Controversia sull’interpretazione del compenso incentivante ICI
La vicenda trae origine dalla richiesta dell’ex funzionario di un compenso incentivante di € 71.278,59 in relazione al suo ruolo di unico responsabile dei tributi del Comune di Agropoli negli anni in questione. Sia il Tribunale di Vallo della Lucania che la Corte d’Appello di Salerno avevano riconosciuto un importo significativamente inferiore, pari a € 1.069,24. La Corte d’Appello aveva ritenuto infondata la pretesa del ricorrente secondo cui la liquidazione dell’incentivo dovesse avvenire automaticamente sulla base del solo corrispettivo riscosso dal Comune a titolo di ICI. Al contrario, i giudici di secondo grado avevano affermato che l’incremento del gettito previsto presupponeva un effettivo impegno dell’ufficio tributi nella lotta all’evasione ICI, circostanza non provata dal dipendente.
Il ricorso in Cassazione e la difesa del Comune di Agropoli
Il funzionario aveva quindi presentato ricorso per Cassazione, contestando l’utilizzo da parte della Corte territoriale dei contratti collettivi ai fini dell’interpretazione della disciplina sul compenso incentivante. Tali contratti erano stati acquisiti agli atti solo in appello dal Comune di Agropoli, rimasto contumace in primo grado. L’ex responsabile tributi sosteneva l’inapplicabilità della disciplina dei contratti collettivi, ritenendo che l’incentivo dovesse essere calcolato applicando la percentuale prevista sul solo importo riscosso dall’Ente. La difesa del Comune di Agropoli, rappresentata dall’Avvocato Giovanni Maria di Lieto, aveva contestato la fondatezza della pretesa, evidenziando l’insussistenza delle condizioni di legge per ottenere l’incentivo, ovvero il raggiungimento di risultati di contrasto all’evasione tributaria notevolmente superiori agli obiettivi previsti per l’ICI, risultati che il dipendente non aveva mai conseguito né provato di aver superato.

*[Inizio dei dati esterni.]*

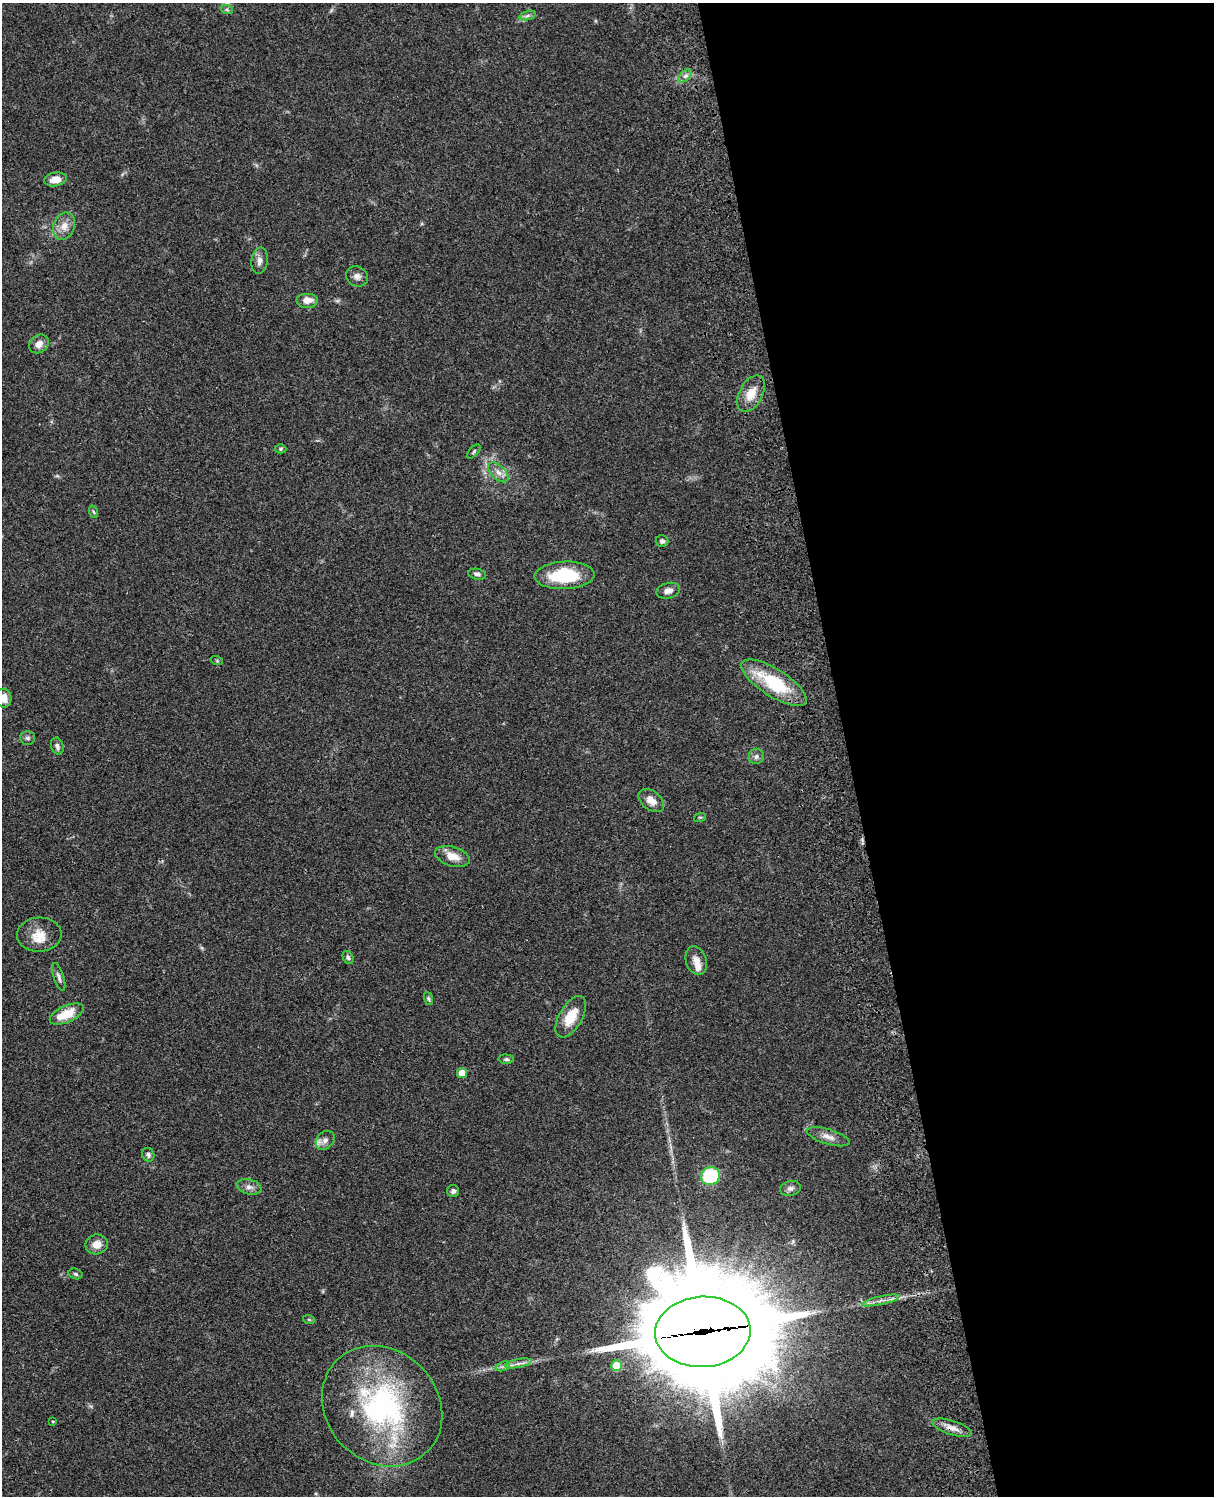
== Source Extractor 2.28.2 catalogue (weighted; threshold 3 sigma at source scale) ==
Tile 8 of 4 x 3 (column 4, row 2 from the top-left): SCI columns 3756-4967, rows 1773-3266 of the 5085 x 4926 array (HDU 1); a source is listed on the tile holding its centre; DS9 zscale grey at full resolution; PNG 1216 x 1498 px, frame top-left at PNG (2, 3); each listed source drawn as its Kron ellipse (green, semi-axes under 4 px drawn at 4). Shown black and unused: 30% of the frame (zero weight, under 3 of 4 exposures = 6% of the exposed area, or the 3 px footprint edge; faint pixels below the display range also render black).
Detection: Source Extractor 2.28.2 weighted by HDU 2 'WHT'; one run over the whole footprint, this tile lists its part. Background 0.0752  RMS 0.0058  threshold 0.0259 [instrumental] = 3 sigma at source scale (4.5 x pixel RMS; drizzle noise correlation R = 1.50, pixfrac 1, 0.05/0.05 arcsec/px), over >= 5 px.
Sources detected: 58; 4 inside a brighter listed object's ellipse — not listed separately; the other 54 listed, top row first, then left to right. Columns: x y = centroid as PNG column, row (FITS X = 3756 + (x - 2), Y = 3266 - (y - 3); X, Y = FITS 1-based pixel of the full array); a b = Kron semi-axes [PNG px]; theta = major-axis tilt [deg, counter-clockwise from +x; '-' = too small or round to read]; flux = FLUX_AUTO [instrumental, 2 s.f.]
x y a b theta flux
227 10 6 4 -19 0.9
527 15 8 3 19 1.3
685 76 8 4 44 1.8
55 179 11 7 10 6.5
64 226 14 10 69 5.6
260 261 13 8 81 3.2
357 276 11 10 - 3
307 300 11 7 0 4.8
39 344 10 8 39 4
751 394 20 11 61 9.4
281 449 6 4 2 0.84
474 451 8 4 48 0.97
498 472 12 7 -44 3.4
94 512 6 4 -70 0.84
662 541 6 6 - 1.4
477 574 9 5 -11 1.8
565 575 30 14 2 31
668 591 12 7 14 3.6
217 661 6 4 -19 0.67
774 683 38 13 -32 35
4 698 9 8 - 5.8
27 738 7 7 - 1.6
57 746 9 6 -69 1.8
756 756 8 7 - 1.9
651 801 14 9 -39 5.5
700 817 6 4 17 0.69
452 856 18 9 -16 7.9
39 935 22 17 2 9.8
348 957 7 5 -60 1.3
696 961 15 10 -70 4.7
59 977 14 5 -73 2
428 999 7 4 -70 0.85
67 1014 18 8 23 13
571 1017 23 11 60 13
506 1059 7 4 -1 1.1
462 1073 5 5 - 6.7
828 1137 22 7 -16 4.4
325 1140 10 8 46 3.3
148 1155 7 6 - 1.6
710 1176 9 9 - 40
249 1187 12 7 -14 2.9
790 1188 10 7 12 2.2
453 1191 6 6 - 1.7
97 1244 11 10 - 5.1
76 1274 7 5 -17 1
881 1300 19 2 12 2.6
309 1320 6 4 -20 0.72
703 1332 48 35 4 19000
518 1363 13 4 10 2.5
503 1366 7 4 19 1.4
616 1366 5 5 - 14
382 1406 64 55 -45 120
53 1421 3 3 - 0.46
952 1428 20 7 -18 4.9
Overlapping masked pixels (flux is a lower limit): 3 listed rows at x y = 774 683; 703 1332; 952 1428
Isophote crosses this tile's border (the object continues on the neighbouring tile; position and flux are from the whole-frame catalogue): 1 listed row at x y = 4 698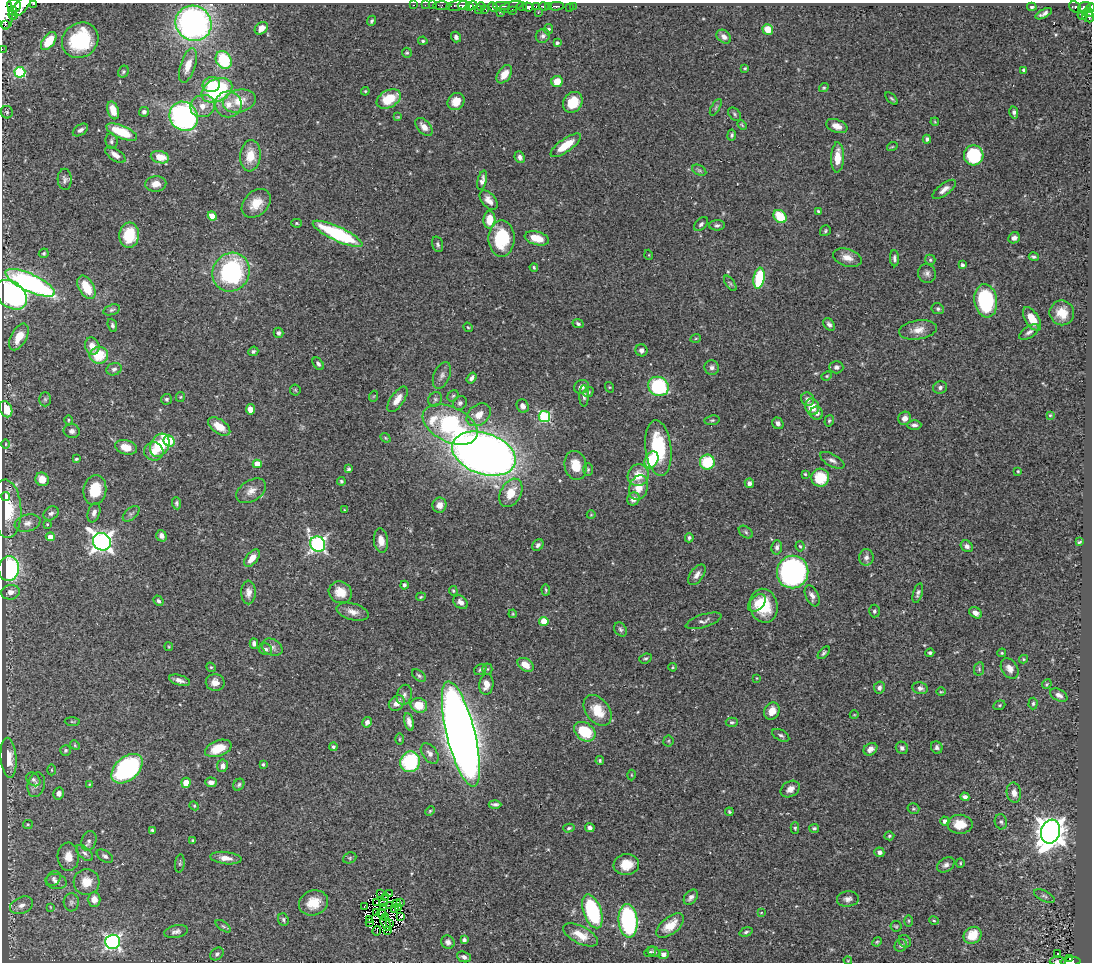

La decisione della Suprema Corte
La Suprema Corte ha rigettato il ricorso dell’ex funzionario ritenendo fondate le argomentazioni difensive del Comune di Agropoli. Nella motivazione, la Cassazione ha affermato che «l’interpretazione della normativa regolamentare, cui la Corte territoriale fa esclusivo riferimento quale disciplina applicabile alla fattispecie, ben poteva essere desunta dalla ratio della disciplina successivamente posta dalla contrattazione collettiva, richiamata e prodotta dal Comune di Agropoli nel procedere, in sede di gravame, a contestare, del tutto ammissibilmente, come condivisibilmente ritenuto dalla Corte territoriale, la fondatezza della pretesa azionata dal ricorrente, trattandosi di norme di diritto conoscibili e valutabili in via diretta dal giudice, senza necessità di provocare a riguardo il contraddittorio delle parti». Con questa decisione, è stata definitivamente confermata la sentenza della Corte d’Appello di Salerno, che aveva riconosciuto all’ex responsabile tributi del Comune di Agropoli un compenso incentivante di gran lunga inferiore rispetto a quanto inizialmente richiesto.